Trump made a false statement while complaining that the media complained too fervently that he waited too long to clearly and forcefully condemn the Ku Klux Klan, the neo-Nazi and other white supremacist groups that organized the Charlottesville marches. The unrest led to the death of Heather Heyer, a counter-protester, and enflamed the country’s racial wounds.
“Why did it take, a day?” a mocking Trump said Tuesday night. “It took a day.”
But double-checking a calendar shows that the Charlottesville violence erupted on Aug. 12. His clear condemnation statement came on Aug. 14, or two days later. (And, notably, it took Trump until the afternoon of that Monday to bow to pressure and actually deliver the condemning words.)
Charlottesville prompted calls, mostly from the political left, to take down Confederate statues across the country. Tennessee Sen. Bob Corker and other Republicans have offered up another idea: Remove them from parks and squares — but place them in museums.
Trump went a step further, though, intimating that the Founding Fathers were not safe.
“In the proud tradition of America’s great leaders, from George Washington — please don’t take his statue down, please. Please!” he begged in Phoenix. “Does anybody want George Washington’s statue [removed]? No. Is that sad?”
He then went on to say there is a legitimate push to not stop at statues honoring America’s first president: “To [Abraham] Lincoln, to Teddy Roosevelt, I see they want to take Teddy Roosevelt’s down, too,” he said. (Notably, Vice President Mike Pence earlier this week compared Trump to the 26th president.) “They’re trying to take away our culture,” he said. “They are trying to take away our history.”
Reality suggests otherwise.
Sen. Cory Booker, D-N.J., plans to introduce legislation soon that would — though Trump’s signature appears unlikely — require Confederate statutes to be removed from the Capitol. Senior Democratic leaders, including House Minority Leader Nancy Pelosi, have signed on to Booker’s push. But other than a call from liberal activists to take down a Roosevelt statue in New York, there is no evidence of a push to take down statues of the presidents whose images appear on Mount Rushmore — or any others.
The autograph session
On a more trivial matter — but another one that reveals a commander in chief willing to stretch the facts to bolster his own self-image and how others perceive him — Trump also appeared to embellish something that happened when he toured a Border Patrol facility earlier Tuesday in Yuma, Arizona.

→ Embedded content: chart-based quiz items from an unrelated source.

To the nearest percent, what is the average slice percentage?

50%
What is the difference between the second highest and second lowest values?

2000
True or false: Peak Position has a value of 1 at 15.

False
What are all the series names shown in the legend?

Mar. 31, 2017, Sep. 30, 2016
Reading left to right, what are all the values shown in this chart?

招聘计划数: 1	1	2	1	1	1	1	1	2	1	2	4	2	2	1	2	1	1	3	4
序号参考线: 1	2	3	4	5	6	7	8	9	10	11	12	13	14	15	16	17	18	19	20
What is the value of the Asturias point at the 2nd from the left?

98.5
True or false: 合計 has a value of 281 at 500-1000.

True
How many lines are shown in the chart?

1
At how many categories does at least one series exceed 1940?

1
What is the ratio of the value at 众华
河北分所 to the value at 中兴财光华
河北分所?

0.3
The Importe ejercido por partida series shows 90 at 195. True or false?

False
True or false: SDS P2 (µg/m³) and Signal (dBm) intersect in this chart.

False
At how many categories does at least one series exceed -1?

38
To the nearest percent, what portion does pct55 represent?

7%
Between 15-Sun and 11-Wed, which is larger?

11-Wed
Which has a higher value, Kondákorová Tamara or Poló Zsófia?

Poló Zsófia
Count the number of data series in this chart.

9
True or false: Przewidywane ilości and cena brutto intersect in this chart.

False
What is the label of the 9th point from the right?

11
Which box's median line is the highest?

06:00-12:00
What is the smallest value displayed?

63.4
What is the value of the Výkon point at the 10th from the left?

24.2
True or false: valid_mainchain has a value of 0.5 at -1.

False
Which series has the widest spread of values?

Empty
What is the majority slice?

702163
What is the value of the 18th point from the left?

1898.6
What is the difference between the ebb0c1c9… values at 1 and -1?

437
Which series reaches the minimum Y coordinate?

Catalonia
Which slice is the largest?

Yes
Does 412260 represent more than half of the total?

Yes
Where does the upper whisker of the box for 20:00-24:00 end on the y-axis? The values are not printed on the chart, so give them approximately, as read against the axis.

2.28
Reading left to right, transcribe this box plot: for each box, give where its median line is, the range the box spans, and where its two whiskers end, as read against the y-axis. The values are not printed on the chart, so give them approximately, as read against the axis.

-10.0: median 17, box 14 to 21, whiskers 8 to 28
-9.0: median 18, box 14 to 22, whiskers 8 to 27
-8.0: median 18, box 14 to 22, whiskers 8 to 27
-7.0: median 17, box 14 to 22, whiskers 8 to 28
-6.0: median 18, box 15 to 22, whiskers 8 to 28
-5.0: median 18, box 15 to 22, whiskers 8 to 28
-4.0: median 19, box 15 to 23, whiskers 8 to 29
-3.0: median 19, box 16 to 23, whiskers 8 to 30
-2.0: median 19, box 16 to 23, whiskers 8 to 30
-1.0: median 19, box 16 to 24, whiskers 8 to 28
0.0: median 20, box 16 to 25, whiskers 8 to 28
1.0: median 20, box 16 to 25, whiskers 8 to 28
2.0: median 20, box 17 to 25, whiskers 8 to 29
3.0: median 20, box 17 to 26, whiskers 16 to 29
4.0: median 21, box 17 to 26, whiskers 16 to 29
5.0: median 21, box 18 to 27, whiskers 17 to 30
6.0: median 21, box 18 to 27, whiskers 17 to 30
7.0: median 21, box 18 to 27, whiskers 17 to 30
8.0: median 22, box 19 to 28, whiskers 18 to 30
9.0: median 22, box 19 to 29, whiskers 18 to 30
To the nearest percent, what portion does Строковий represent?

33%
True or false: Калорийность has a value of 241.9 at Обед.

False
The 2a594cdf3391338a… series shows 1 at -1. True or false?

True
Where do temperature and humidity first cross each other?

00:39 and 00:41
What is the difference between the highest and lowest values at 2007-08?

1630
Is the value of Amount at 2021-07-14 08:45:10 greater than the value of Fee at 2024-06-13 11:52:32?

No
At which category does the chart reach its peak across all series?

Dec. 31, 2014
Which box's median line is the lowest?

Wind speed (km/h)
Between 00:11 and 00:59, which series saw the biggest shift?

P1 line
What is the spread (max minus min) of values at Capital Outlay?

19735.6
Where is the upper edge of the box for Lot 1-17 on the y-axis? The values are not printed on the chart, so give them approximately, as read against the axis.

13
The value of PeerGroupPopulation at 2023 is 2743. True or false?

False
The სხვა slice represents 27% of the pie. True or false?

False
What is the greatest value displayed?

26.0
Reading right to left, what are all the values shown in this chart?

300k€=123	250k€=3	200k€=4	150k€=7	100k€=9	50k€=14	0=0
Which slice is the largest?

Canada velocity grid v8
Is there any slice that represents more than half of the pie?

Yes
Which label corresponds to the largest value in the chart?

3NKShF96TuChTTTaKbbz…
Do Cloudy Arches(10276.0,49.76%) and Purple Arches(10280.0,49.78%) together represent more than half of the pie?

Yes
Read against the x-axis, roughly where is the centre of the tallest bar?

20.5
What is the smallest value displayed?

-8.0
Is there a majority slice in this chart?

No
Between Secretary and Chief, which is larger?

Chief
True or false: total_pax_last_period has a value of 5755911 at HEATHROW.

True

“I was over at the Yuma Sector. It was hot. It was like 115 degrees,” he said in what should have been a lighter moment of his address, that would humanize any president who was wearing a suit and tie in extreme heat.
“I’m out signing autographs for an hour,” he said. “I was there. That was a hot day. You learn if you’re in shape if you can do that, believe me.”
Whether or not Trump — a noted exercise skeptic and fast food fan — is in shape is up to his military and personal physicians. But Dave Boyer, veteran White House correspondent for The Washington Times, was part of Tuesday’s traveling media pool that shadowed the president on his Western trip. Boyer filed a different account of the Yuma autograph session.
“After a closed briefing on border protection, the president left the hangar in the motorcade at 2:36 pm local time,” Boyer wrote in a pool report first distributed to White House correspondents, then blasted out by the White House.
“The president then spent at least 15 minutes or more greeting Marines and their families and signing an autograph or two on their camouflage hats, at a chain-link fence next to AF1 in what had to be the hottest rope line ever,” Boyer wrote.
The correspondent’s temperature report also differed with the one delivered by POTUS: “Concrete tarmac, afternoon sun, cloudless day, Yuma, August. Currently it’s 105 degrees.”